Puerto Montt
28 de enero, 9.00 h
Cayetano no pudo conciliar el sueño en la pensión de doña Carmela porque durante la noche el viento estuvo a punto de arrancar de cuajo la vivienda de alerce que se alzaba frente a la caleta de Angelmó. Por la mañana la lluvia continuaba cayendo a ramalazos sobre el techo de calamina, arañando las ventanas. Fue el desayuno, sin embargo, lo que hizo cambiar las cosas, porque en la cocina temperada por una estufa a leña, doña Carmela lo esperaba con café, pan amasado y arrollado fresco.
Aquella mañana el detective se había duchado en el baño de un galpón del patio trasero. Mientras se recortaba el bigote diciéndose que, seguramente, Constantino Bento había escapado a través de la puerta que conducía a las naves de Aeropuelche, las embarcaciones se mecían en Angelmó, más allá de los vidrios trizados de la ventana. Así son las cosas, resumió, en vez de despertar en el hotel más elegante de Puerto Montt, para lo cual le sobraban los recursos, amanecía calado de frío en aquella pensión llena de gatos y sin comodidades, y todo gracias a la niña de la cafetería del aeropuerto.
—¿Y no puedo dormir en tu casa, mejor? —le había preguntado la noche anterior a Greta, mientras se alejaban de El Tepual en su pequeño Hyundai internándose en la lluvia nocturna—. Me conformo con un sofá. Digo yo, para no molestar.
—Podría, pero hoy no.
—¿Por qué no?
El agua restallaba contra el limpiaparabrisas y los focos de los vehículos que viajaban en sentido contrario apenas permitían distinguir la carretera.
—Porque hoy no está mi madre. Anda en Temuco.
—Pero no sea desconfiada.
—No es que usted sea mala persona, pero no lo conozco, don Cayetano, y después la gente habla mal. Lo mejor es que lo deje donde doña Carmela, antes de que con tanto frío y lluvia usted se resfríe.
Y así había sido. En lugar de una velada romántica con Greta, había pasado una jornada en vela, sin siquiera el coraje para ir hasta el baño por temor al feroz temporal que soplaba por bosques y canales.
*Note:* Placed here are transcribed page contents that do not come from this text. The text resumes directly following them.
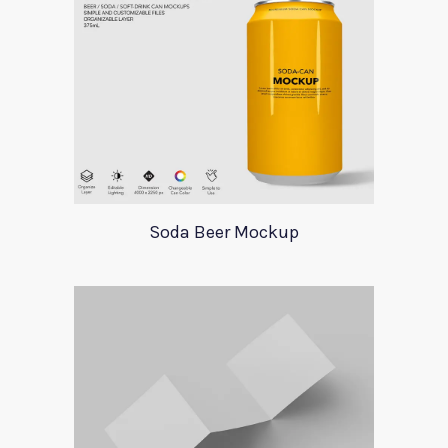
Soda Beer Mockup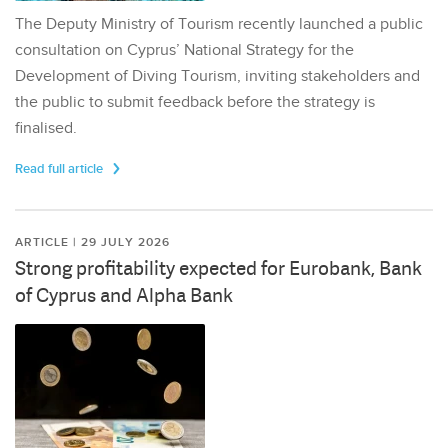
The Deputy Ministry of Tourism recently launched a public
consultation on Cyprus’ National Strategy for the
Development of Diving Tourism, inviting stakeholders and
the public to submit feedback before the strategy is
finalised.
Read full article
ARTICLE | 29 JULY 2026
Strong profitability expected for Eurobank, Bank
of Cyprus and Alpha Bank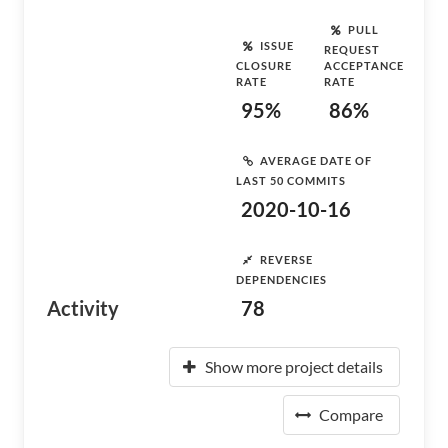
PULL
ISSUE
REQUEST
CLOSURE
ACCEPTANCE
RATE
RATE
95%
86%
AVERAGE DATE OF
LAST 50 COMMITS
2020-10-16
REVERSE
DEPENDENCIES
Activity
78
Show more project details
Compare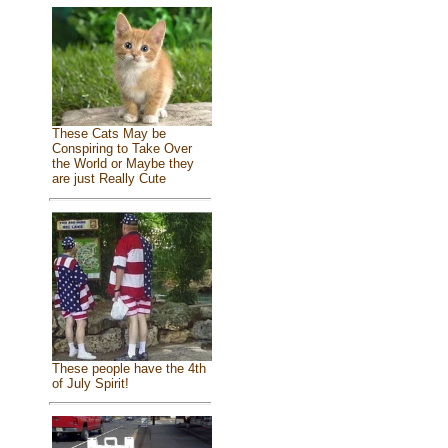
These Cats May be
Conspiring to Take Over
the World or Maybe they
are just Really Cute
These people have the 4th
of July Spirit!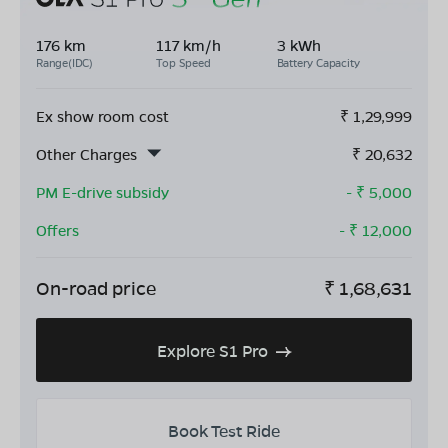
176 km
117 km/h
3 kWh
Range(IDC)
Top Speed
Battery Capacity
Ex show room cost
₹
1,29,999
Other Charges
₹
20,632
PM E-drive subsidy
- ₹
5,000
Offers
- ₹
12,000
On-road price
₹
1,68,631
Explore S1 Pro
Book Test Ride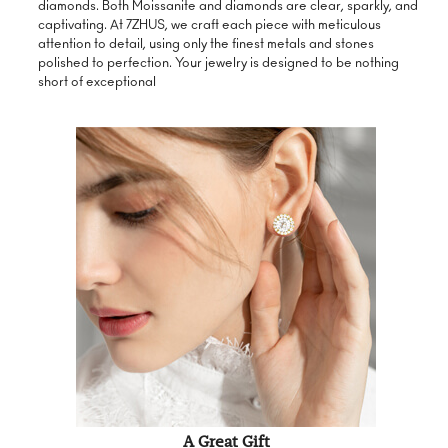
diamonds. Both Moissanite and diamonds are clear, sparkly, and
captivating. At 7ZHUS, we craft each piece with meticulous
attention to detail, using only the finest metals and stones
polished to perfection. Your jewelry is designed to be nothing
short of exceptional
A Great Gift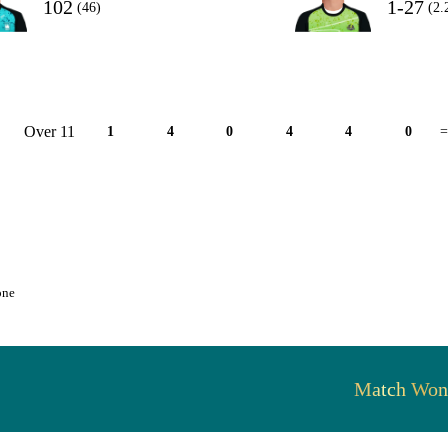
102
1-27
(46)
(2.
Over 11
1
4
0
4
4
0
=
one
Match Won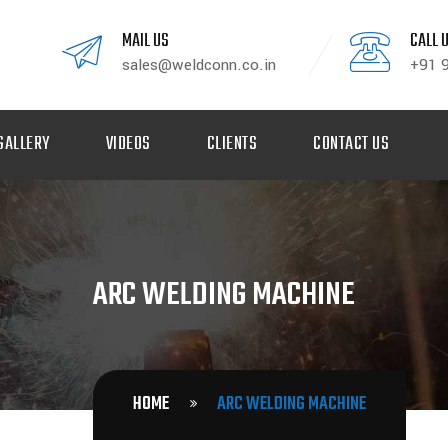
MAIL US
CALL 
sales@weldconn.co.in
+91 
GALLERY
VIDEOS
CLIENTS
CONTACT US
ARC WELDING MACHINE
HOME
ARC WELDING MACHINE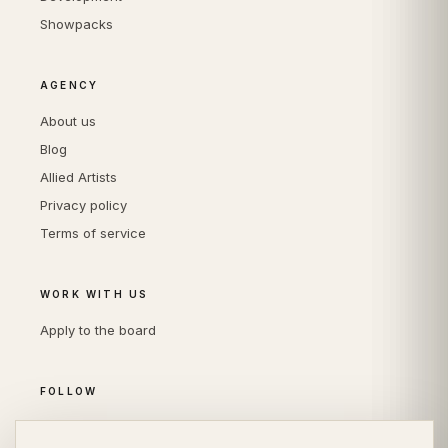
Showpacks
AGENCY
About us
Blog
Allied Artists
Privacy policy
Terms of service
WORK WITH US
Apply to the board
FOLLOW
Instagram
Mientras desayunaba se dijo que debía conversar con alguien de Aeropuelche. Seguro tenían allí registro de Bento. Debía proceder con tacto, sin demostrar demasiado interés. Frente a él, doña Carmela había preparado una ensalada de cochayuyo con cebolla y cilantro, y ahora limpiaba un salmón, que doraría al horno para el mediodía, porque estaba convencida de que no saldría ferry para la isla durante esa jornada.
—Me gustaría sobrevolar la zona en una avioneta —dijo Cayetano revolviendo el café insípido—. Claro que cuando amaine.
—Es precioso y caro —repuso la mujer. Debía estar en los setenta, tenía la cabellera cana y mirada de persona joven—. Todo se ve verde, a un lado está el mar, al otro los Andes con los volcanes nevados, y más allá Argentina.
—¿Conoce algún piloto por aquí?
—Al único que conozco es al Willy —dijo ella adobando el salmón sobre una cubierta de aluminio—. ¿Qué tal el pan? Lo amaso yo misma.
—Es el mejor pan que he comido, y el arrollado se deshace en la boca.
—Me levanto a amasarlo a las cinco de la mañana para mis huéspedes.
—¿Y el Willy es piloto de Aeropuelche? —preguntó Cayetano y le hincó de nuevo el diente al sandwich.
—Bueno, la verdad es que el Willy trabaja en el aeródromo cuidando avionetas, por eso le llaman «el piloto» en el barrio. Pero seguro que él le consigue un piloto nada abusivo.
—Me gustaría hablar con él.
—¿Y qué esperamos? Lo vamos a ver a su casa, entonces. Dudo que trabaje hoy. Pero desayune primero, que yo pondré a reposar el salmón y el cochayuyo, porque ese es el mayor secreto de la vida y la cocina: brindarle el debido reposo a las presas —dijo doña Carmela secándose con una sonrisa pícara las manos en el delantal.